Monday, February 8, 2016

Analysis of Gulf Air's major Airbus and Boeing order

Gulf Air has officially announced at the recently concluded Bahrain 2016 air show that it has placed a significant order with both Boeing and Airbus to fully replace its current fleet of narrow and wide bodied aircraft going into the next decade. This order is expected to see the airline through to 2030 at least. The breakdown is as follows:

a) 16 previously ordered B788s have been converted to the larger B789s that will in turn replace 6 A332s. According to an interview published in Flight Global magazine, GF CEO stated that these B789s will seat 280 pax in a dual class configuration.

b) 17 A321NEOs to replace the current 6 A321-200s (1ACT) as well as to cater for expansion + capacity upgrade of currently operated A320 routes

c) 12 A320s to replace the current 16 A320s (4 of which have 1ACT used for European flights)


Like many large and significant orders placed by carriers worldwide, each have their unique positive and negative aspects. Over here, they are as follows:


a) Ordering 17 A321NEOs - the best aircraft in GF's current fleet ideally suited to the high density regional + Indian subcontinent labor market segment. For GF to order 17 it means plans are in place to hopefully make all ISC routes operated exclusively by the A321NEO as well as provide growth to reintroduce previously suspended markets (DAC/CMB) in a less risky manner by using this aircraft type rather than a wide body. The A321NEO can also in turn be used to upgrade GF's current FRA/CDG services from the A320 (1ACT) as there is no way commercially the airline can continue to operate this small aircraft type well into the next decade on these two routes and claim to be competitive.

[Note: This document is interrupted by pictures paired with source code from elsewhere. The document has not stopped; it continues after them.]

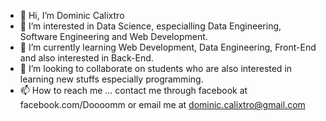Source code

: - 👋 Hi, I’m Dominic Calixtro
- 👀 I’m interested in Data Science, especialling Data Engineering, Software Engineering and Web Development.
- 🌱 I’m currently learning Web Development, Data Engineering, Front-End and also interested in Back-End.
- 💞️ I’m looking to collaborate on students who are also interested in learning new stuffs especially programming.
- 📫 How to reach me ... contact me through facebook at facebook.com/Doooomm or email me at dominic.calixtro@gmail.com

<!---
dominic0206/dominic0206 is a ✨ special ✨ repository because its `README.md` (this file) appears on your GitHub profile.
You can click the Preview link to take a look at your changes.
--->

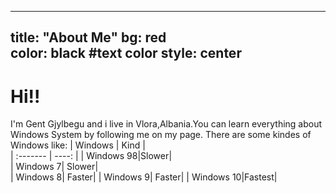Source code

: ----
title: "About Me"
bg: red     
color: black  #text color
style: center
----

# Hi!!
I'm Gent Gjylbegu and i live in Vlora,Albania.You can learn everything about Windows System by following me on my page.
There are some kindes of Windows like:
| Windows  | Kind |    
| :------- | ----: | 
| Windows 98|Slower|  
| Windows 7| Slower|  
| Windows 8| Faster|
| Windows 9| Faster|
| Windows 10|Fastest|




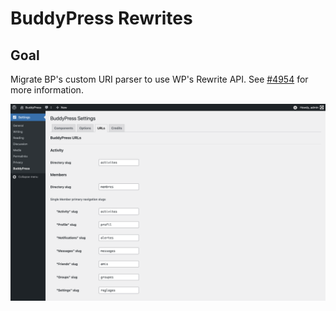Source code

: # BuddyPress Rewrites

## Goal
Migrate BP's custom URI parser to use WP's Rewrite API. See [#4954](https://buddypress.trac.wordpress.org/ticket/4954) for more information.

![Admin screen](./screenshot.png)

b) Converting the original B788 order to the larger B789 - this was another excellent move as the B789 offers more range, on board capacity (pax + cargo) and lastly commands a better resale value in the market place down the road. As CEO Maher stated, the configuration calls for 280 seats in a dual class layout which means it is likely to have 30-36 seats in business class + 244-250 in economy! However, one strong suggestion that I have for GF is to consider configuring at least 4 of these B789s into a high density layout designed specifically for high volume routes (that do not see great J class demand) which offer very good return margins + for the high yielding Hajj/Arafa/Arabeen/Umrah/Teachers movement season. The configuration of the high density B789 should be 12 business class (flat beds) + 315 economy (3-3-3 layout) giving a total of 327 seats approximately. Such a configuration is ideal for routes to MNL, ISB, LHE, JED, COK and CAI as well as in the future to operate to DAC and KTM on a single daily basis only rather than multiple daily on an A320/A321 which would see fog related payload capacity restrictions out of KTM/DAC into BAH. 


16 B789s in the fleet - what has enabled GF to significantly reduce its losses over the past two years has been its move away from the low yielding EU-Asia market segment + reduce its wide body fleet from nearly 15 A343s/A332s to only 6 A332s. When the order conversion was announced at the BAH air show, it was stated that these B789s would also be used to relaunch nonstop flights to USA in 2019 for which a minimum of 3 units are required for a daily BAH-JFK-BAH service to be sustained. If oil jumps back up to $70-90 per barrel, it will be extremely difficult for GF to sustain such a large scale wide body operation as it has shown in the past it is unable to do so commercially at sustainable yields as the Bahrain Govt does not have the large cash flow of Qatar and UAE to absorb the losses. If all 16 B789s get delivered and fly for GF, it will result in GF going back to the old strategy of wanting to connect EU via BAH to Asia against the competition who would by 2020 be operating at least triple daily nonstop A380s/B77Ws from all major EU cities (bare minimum).

Yes Boeing must have played hard ball with GF by not allowing an outright cancellation nor another reduction of the original order placed in 2008.   

Ideally speaking, GF can manage with 10 B789s in the long term but not 16. Maybe it can lease or sell the remaining 6 to its franchise carrier Saudi Gulf to be used on high volume regional flights from JED/RUH airports respectively.